What you need to do → Without a single alteration, write the listing out again.

Supplied material →
◆ ◆ ◆ ◆ ◆

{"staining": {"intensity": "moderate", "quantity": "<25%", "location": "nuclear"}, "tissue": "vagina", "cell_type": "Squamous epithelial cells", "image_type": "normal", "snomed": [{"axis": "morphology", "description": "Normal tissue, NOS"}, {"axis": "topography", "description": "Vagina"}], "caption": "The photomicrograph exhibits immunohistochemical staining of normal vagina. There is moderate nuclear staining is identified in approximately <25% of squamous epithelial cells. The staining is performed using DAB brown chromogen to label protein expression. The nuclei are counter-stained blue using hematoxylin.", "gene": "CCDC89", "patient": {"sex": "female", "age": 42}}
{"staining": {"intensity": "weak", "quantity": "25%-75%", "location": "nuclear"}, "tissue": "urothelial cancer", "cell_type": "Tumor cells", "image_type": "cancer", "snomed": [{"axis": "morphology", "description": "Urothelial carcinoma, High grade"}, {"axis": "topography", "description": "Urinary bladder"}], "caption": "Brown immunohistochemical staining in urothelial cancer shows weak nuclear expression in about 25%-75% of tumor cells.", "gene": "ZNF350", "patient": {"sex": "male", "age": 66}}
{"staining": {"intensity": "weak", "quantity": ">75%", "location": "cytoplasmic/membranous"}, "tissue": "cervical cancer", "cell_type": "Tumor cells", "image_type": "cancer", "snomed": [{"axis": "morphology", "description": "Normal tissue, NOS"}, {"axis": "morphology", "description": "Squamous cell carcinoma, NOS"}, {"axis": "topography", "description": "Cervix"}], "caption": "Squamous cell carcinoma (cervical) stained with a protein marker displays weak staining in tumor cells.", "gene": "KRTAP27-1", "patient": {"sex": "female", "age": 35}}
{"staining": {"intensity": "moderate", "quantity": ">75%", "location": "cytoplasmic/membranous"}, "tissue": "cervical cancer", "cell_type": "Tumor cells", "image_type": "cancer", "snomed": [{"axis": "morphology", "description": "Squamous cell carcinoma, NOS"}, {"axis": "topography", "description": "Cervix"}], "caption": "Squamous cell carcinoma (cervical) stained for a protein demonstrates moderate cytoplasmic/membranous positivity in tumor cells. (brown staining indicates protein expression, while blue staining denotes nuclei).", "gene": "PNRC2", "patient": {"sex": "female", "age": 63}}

◆ ◆ ◆ ◆ ◆

Task output →
{"staining": {"intensity": "moderate", "quantity": "<25%", "location": "nuclear"}, "tissue": "vagina", "cell_type": "Squamous epithelial cells", "image_type": "normal", "snomed": [{"axis": "morphology", "description": "Normal tissue, NOS"}, {"axis": "topography", "description": "Vagina"}], "caption": "The photomicrograph exhibits immunohistochemical staining of normal vagina. There is moderate nuclear staining is identified in approximately <25% of squamous epithelial cells. The staining is performed using DAB brown chromogen to label protein expression. The nuclei are counter-stained blue using hematoxylin.", "gene": "CCDC89", "patient": {"sex": "female", "age": 42}}
{"staining": {"intensity": "weak", "quantity": "25%-75%", "location": "nuclear"}, "tissue": "urothelial cancer", "cell_type": "Tumor cells", "image_type": "cancer", "snomed": [{"axis": "morphology", "description": "Urothelial carcinoma, High grade"}, {"axis": "topography", "description": "Urinary bladder"}], "caption": "Brown immunohistochemical staining in urothelial cancer shows weak nuclear expression in about 25%-75% of tumor cells.", "gene": "ZNF350", "patient": {"sex": "male", "age": 66}}
{"staining": {"intensity": "weak", "quantity": ">75%", "location": "cytoplasmic/membranous"}, "tissue": "cervical cancer", "cell_type": "Tumor cells", "image_type": "cancer", "snomed": [{"axis": "morphology", "description": "Normal tissue, NOS"}, {"axis": "morphology", "description": "Squamous cell carcinoma, NOS"}, {"axis": "topography", "description": "Cervix"}], "caption": "Squamous cell carcinoma (cervical) stained with a protein marker displays weak staining in tumor cells.", "gene": "KRTAP27-1", "patient": {"sex": "female", "age": 35}}
{"staining": {"intensity": "moderate", "quantity": ">75%", "location": "cytoplasmic/membranous"}, "tissue": "cervical cancer", "cell_type": "Tumor cells", "image_type": "cancer", "snomed": [{"axis": "morphology", "description": "Squamous cell carcinoma, NOS"}, {"axis": "topography", "description": "Cervix"}], "caption": "Squamous cell carcinoma (cervical) stained for a protein demonstrates moderate cytoplasmic/membranous positivity in tumor cells. (brown staining indicates protein expression, while blue staining denotes nuclei).", "gene": "PNRC2", "patient": {"sex": "female", "age": 63}}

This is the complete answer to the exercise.